Dekat-dekat sama Allah

| Filed under

Selalu begitu, orang yang sedang ada maunya biasanya dekat-dekat sama Allah, rajin ke masjid, rajin baca qur'an, sholat malam, shaum, dan tidak ketinggalan sodaqoh setiap hari jum'at.

Apa yang begitu salah? tidak salah yang salah itu yang jauh dari Allah, yang namanya mendekat ke Allah dengan banyak beribadah itu cara yang dibenarkan.

Bagaimana kalau beribadahnya dibarengi dengan banyak permintaan dan harapan? masih tidak salah selama minta dan berharap hanya kepada Allah, yang salah minta dan berharapnya kepada selain Allah.

Kadang ada yang menyalahkan orang yang mau dekat-dekat sama Allah dengan beribadah dan hanya minta ke Allah, "Kalau ibadah itu harus ikhlas, tidak usah minta ini itu segala" katanya.

Bukannya yang menyuruh Allah supaya beribadah dan minta apa yang menjadi kebutuhan juga harapan kita?

Keikhlasan bukan hak kita menilai tapi hanya Allah saja yang berhak menilainya, karena bisa jadi kita yang coba-coba menilai keikhlasan seseorang pada dasarnya belum ikhlas dalam beramal. 

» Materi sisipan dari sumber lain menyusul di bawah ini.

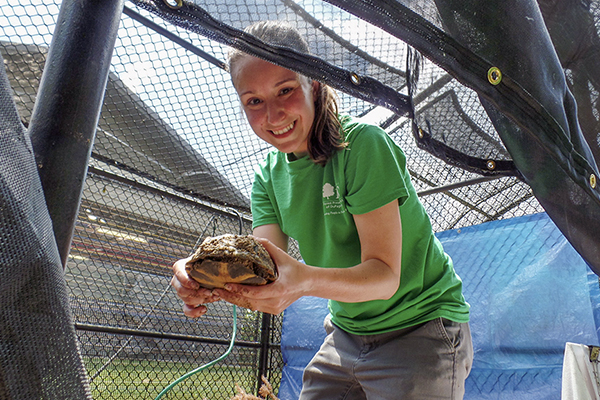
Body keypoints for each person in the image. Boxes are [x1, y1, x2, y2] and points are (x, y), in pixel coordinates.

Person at [172, 20, 473, 400]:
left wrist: (303, 280)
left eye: (285, 90)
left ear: (313, 83)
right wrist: (200, 277)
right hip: (347, 334)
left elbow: (385, 277)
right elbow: (265, 268)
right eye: (254, 101)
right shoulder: (268, 178)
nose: (274, 114)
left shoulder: (363, 146)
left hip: (420, 326)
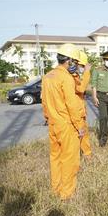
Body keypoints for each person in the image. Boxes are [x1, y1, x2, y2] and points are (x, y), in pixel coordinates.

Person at [41, 43, 85, 200]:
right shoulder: (66, 78)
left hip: (52, 124)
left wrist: (48, 117)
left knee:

Ujian bagi yang mau dekat-dekat sama Allah selalu ada saja, salah satunya omongan orang yang merasa dirinya sudah cukup, sehingga begitu gampangnya mereka menilai keikhlasan orang.

Yang mau dekat-dekat sama Allah tetaplah semangat, selama apa yang kita lakukan ada perintahnya dari Allah, laksanakan, yang dilarang Allah, jauhi.